Wegen den vielen Radiatoren, ich dachte mir eben das ich bei mehr Radiatorfläche eben die Lüfter dann ziemlich niedrig laufen lassen kann. Der Platz ist eben vorhanden, und die 3 Radiatoren zusammen haben mich soviel gekostet wie ein neuer 420er(der eigentlich geplant war). 

Zweite Grafikkarte kommt vielleicht sogar irgendwann mal noch,wahrscheinlich wenn ich Board+Prozessor wieder aufrüste, das Gehäuse sowie die Kühlung wollte ich ja schon die nächsten 5-10 Jahre benutzen (ist bei mir so der übliche Zyklus) von daher ist das alles ne langfristige Investition.

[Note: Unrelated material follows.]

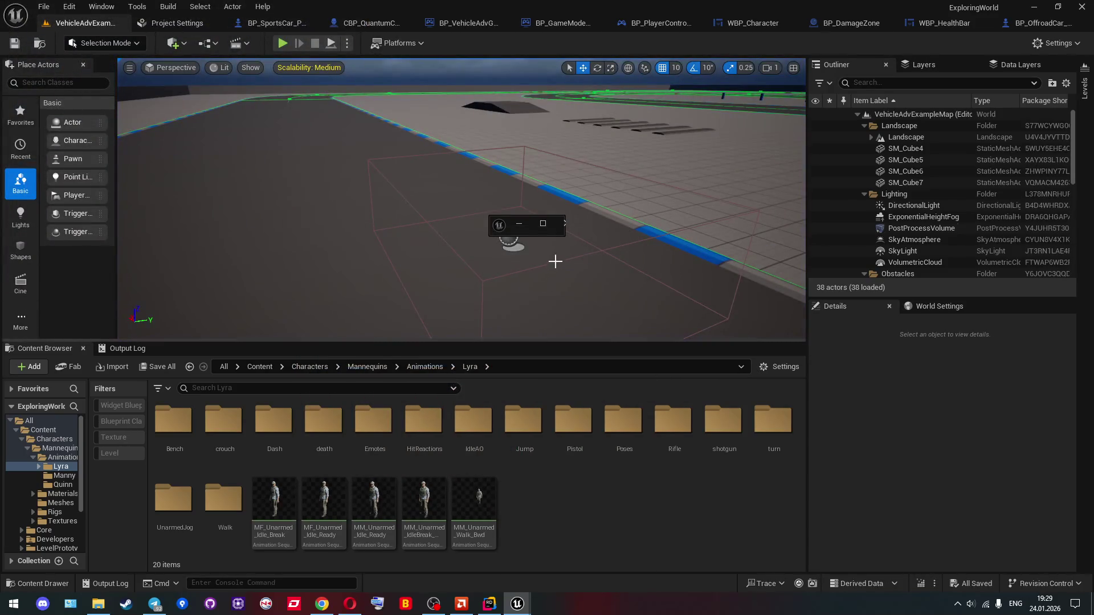
# Step: Close the leftover floating play window and open the CBP_QuantumCharacter Blueprint
pyautogui.click(563, 224)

Welcher Wasserkühler wäre für 4 von diesen Rams hier zu empfehlen:



			Dieser Inhalt steht nur eingeloggten Mitgliedern zur Verfügung.


----------



## axxo (1. Oktober 2011)

*AW: [Verschoben] Meine erste (low Cost) Wasserkühlung*

Heute kam schonmal der CPU-Kühler und die Anschlüsse an, für 50€ schaut das Zeug wirklich noch 1A aus (die Anschlüsse sind ja auch noch komplett unbenutzt), danke nochmal!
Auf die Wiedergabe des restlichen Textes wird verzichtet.